フォードに比べても印象が薄い
米国でのGMの最大のライバルであるフォードは、「マスタング」の「マッハE」というEVモデルがそれなりに好調(昨年上半期の売上は1万1068台)、また「F150」ピックアップトラックのEVバージョン、「ライトニング」を発表したときは就任間もないバイデン大統領がフォード工場を視察に訪れ、自ら試乗したことも話題となった。
今回GMが「シルバラード」をラインに加えたのは、加速するEVピックアップトラック市場に遅れを取るまい、という考えからだ。米国ではピックアップトラックや大型SUVの売上が全体の過半数を占め、ベストセラーである「F150」は乗用車のベストセラーである「トヨタカムリ」の倍以上も売れている。

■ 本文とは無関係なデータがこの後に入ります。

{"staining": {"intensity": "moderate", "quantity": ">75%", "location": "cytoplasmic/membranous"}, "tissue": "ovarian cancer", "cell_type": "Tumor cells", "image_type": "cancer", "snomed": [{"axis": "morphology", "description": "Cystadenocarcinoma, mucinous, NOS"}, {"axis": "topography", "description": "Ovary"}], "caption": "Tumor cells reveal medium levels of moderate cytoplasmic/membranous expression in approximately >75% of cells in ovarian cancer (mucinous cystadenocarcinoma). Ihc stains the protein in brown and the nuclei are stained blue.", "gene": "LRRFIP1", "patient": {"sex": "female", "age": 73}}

長年「F150」と「シルバラード」はトップセールスを争ってきたが、ここに今年から「テスラサイバートラック」や「リビアンR1T」といったスタートアップによるピックアップトラックのEVが参入する。特にサイバートラックには現時点で125万台もの予約が入っている。フォードが「F150ライトニング」の開発を急いだのにはそれなりの理由があった。
GMはこれらのEVピックアップとほぼ同様のスペック、価格を揃えて「シルバラード」のEVバージョン投入を発表したのだが、市場に与えるインパクトという点では弱い。これまでのEVピックアップはそれなりに話題になっただけに、後出しでなんとか同レベルのものを揃えた、というイメージが拭えないためだ。
「エキノックス」にしても同社のボルトのシェアを食う存在にしかならないのでは? と思わせられる、際立った魅力というものが感じられない。フォードが人気車種である「マスタング」を投入したのと比較すると、せめて「コルベット」、「カマロ」といったモデルで勝負できなかったのか、という印象になってしまう。